Если до Синодальной реформы Петра I православная церковь сохраняла определённую религиозную свободу, и влияние на неё государства выражалось прежде всего в фактическом отборе кандидатов на высшие церковные должности, то теперь свобода церкви как института оказалась полностью утрачена. Последствия реформы чрезвычайно чётко оценивает современный российский историк Е. В. Анисимов: «Превращение церкви в контору по делам веры, подчинение всех её ценностей нуждам самодержавия во многом означало уничтожение для народа духовной альтернативы режиму и идеям, идущим от государства и имеющим свои истоки в этатизме, государственном мышлении, в авторитарной светской власти. Церковь ... стала послушным орудием власти и тем самым во многом потеряла уважение народа как хранительница духовного начала, утратила свой высший моральный авторитет. Не случайно этот народ впоследствии так равнодушно смотрел и на гибель церкви под обломками интегрировавшего её самодержавия, и на разрушение её храмов».
Возвращаясь к рассмотрению ситуации XVIII столетия, можно отметить, что наряду с многочисленными проявлениями религиозной интолерантности существовала и тенденция к веротерпимости и её законодательному оформлению, особенно очевидно обозначившаяся к концу века. Говоря о причинах расширения веротерпимости,
209
следует отметить, во-первых, уже упоминавшиеся потребности модернизации России, осуществление которой было немыслимо без её большей открытости внешнему миру, а значит —без приглашения иностранцев и предоставления им некоторой свободы вероисповедания. Во-вторых, продолжение территориальной экспансии постепенно превратило страну в многонациональную и, следовательно, — поликонфессиональную империю. Как отмечает Б. Н. Миронов, «основным принципом политики на инкорпорированных территориях являлось сохранение существовавшего до вхождения в состав России административного порядка, местных законов и учреждений, отношений земельной собственности, верований, языка и культуры». Конечно, этот принцип, в том числе и такой его компонент, как «сохранение верований», соблюдался далеко не всегда, но, по данным И. К.Смолича, уже к середине XIX в. православные в Российской империи не составляли абсолютного большинства населения.
Первым серьёзным законодательным актом о веротерпимости был манифест Петра I от 16.04. 1702 г., в котором говорилось: «Мы, по дарованной нам от Всевышнего власти, совести человеческой приневоливать не желаем и охотно предоставляем каждому христианину на его ответственность пещись о блаженстве души своей». Значимость этого манифеста резко снижалась тем обстоятельством, что он имел отношение лишь к иностранцам, прибывающим в Россию. Переход же православных подданных русского царя в другие религии был категорически запрещён. Впоследствии, при Анне Иоанновне и Елизавете Петровне возможность существования в России как неправославных христианских исповеданий, так и запрет на обращение в них православных неоднократно подтверждались. Манифест Анны Иоанновны (1735) носил чрезвычайно показательное название: «О дозволении свободного богослужения всем христианским исповеданиям в России, и о возбранении духовным особам иностранных христианских вер обращать в оныя русских подданных». При этом православизация населения империи продолжала считаться безусловно желательной. Сенатское постановление от 25 июня 1723 г. разрешало черемисам, утаившим множество душ при переписи, вместо положенного наказания креститься и «ежели и впредь такие иноверцы в утайке душ явятся, а пожелают креститься, и тем наказания не чинить».

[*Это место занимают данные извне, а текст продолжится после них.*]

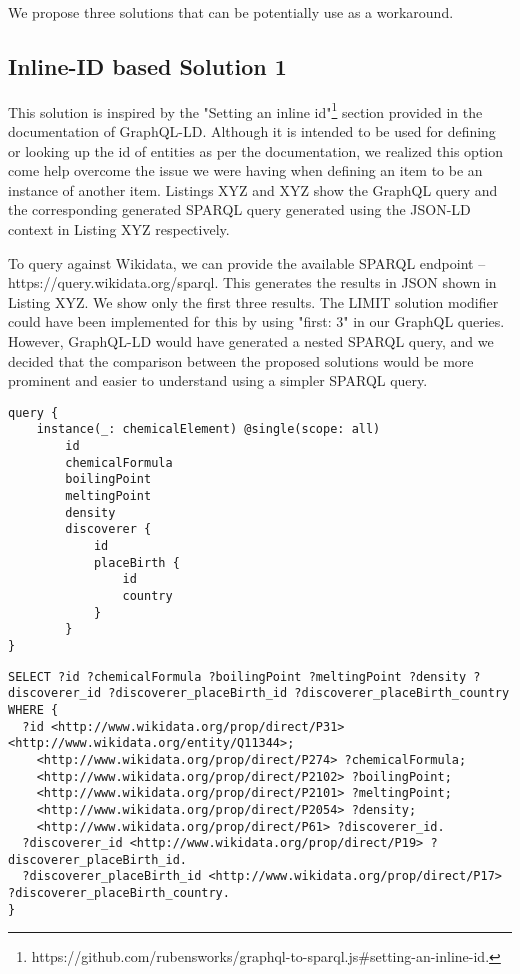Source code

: We propose three solutions that can be potentially use as a workaround. 

\subsection{Inline-ID based Solution 1}

This solution is inspired by the "Setting an inline id"\footnote{https://github.com/rubensworks/graphql-to-sparql.js\#setting-an-inline-id.} section provided in the documentation of GraphQL-LD. Although it is intended to be used for defining or looking up the id of entities as per the documentation, we realized this option come help overcome the issue we were having when defining an item to be an instance of another item. Listings XYZ and XYZ show the GraphQL query and the corresponding generated SPARQL query generated using the JSON-LD context in Listing XYZ respectively. 

To query against Wikidata, we can provide the available SPARQL endpoint – https://query.wikidata.org/sparql. This generates the results in JSON shown in Listing XYZ. We show only the first three results. The LIMIT solution modifier could have been implemented for this by using "first: 3" in our GraphQL queries. However, GraphQL-LD would have generated a nested SPARQL query, and we decided that the comparison between the proposed solutions would be more prominent and easier to understand using a simpler SPARQL query.

\begin{minipage}{\linewidth}
\begin{lstlisting}[label=listing:listing20, caption={Query}]
query {
    instance(_: chemicalElement) @single(scope: all)
        id
        chemicalFormula
        boilingPoint
        meltingPoint
        density
        discoverer {
            id
            placeBirth {
                id
                country
            }
        }
}
\end{lstlisting}
\end{minipage}

\begin{minipage}{\linewidth}
\begin{lstlisting}[label=listing:listing21, caption={Generated SPARQL Query}]
SELECT ?id ?chemicalFormula ?boilingPoint ?meltingPoint ?density ?discoverer_id ?discoverer_placeBirth_id ?discoverer_placeBirth_country WHERE {
  ?id <http://www.wikidata.org/prop/direct/P31> <http://www.wikidata.org/entity/Q11344>;
    <http://www.wikidata.org/prop/direct/P274> ?chemicalFormula;
    <http://www.wikidata.org/prop/direct/P2102> ?boilingPoint;
    <http://www.wikidata.org/prop/direct/P2101> ?meltingPoint;
    <http://www.wikidata.org/prop/direct/P2054> ?density;
    <http://www.wikidata.org/prop/direct/P61> ?discoverer_id.
  ?discoverer_id <http://www.wikidata.org/prop/direct/P19> ?discoverer_placeBirth_id.
  ?discoverer_placeBirth_id <http://www.wikidata.org/prop/direct/P17> ?discoverer_placeBirth_country.
}
\end{lstlisting}
\end{minipage}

Определённую позитивную роль сыграл указ Петра III (29.01.1762), в соответствии с которым раскольникам, пребывающим за границей, было разрешено вернуться в пределы Российской империи, с отправлением закона «по обыкновению» и старопечатным книгам, правда, при условии проживания в Сибири, Барабинской степи и
210
тому подобных местах. В указе отмечалось, что отвращать от раскола следует «не принуждением и огорчением» и констатировался следующий факт: «внутри ... империи и иноверные, яко магометане и идолопоклонники, состоят». Тем самым раскольники фактически приравнивались к иноверцам, что представляло определённый шаг вперёд в утверждении более терпимого отношения к ним государства.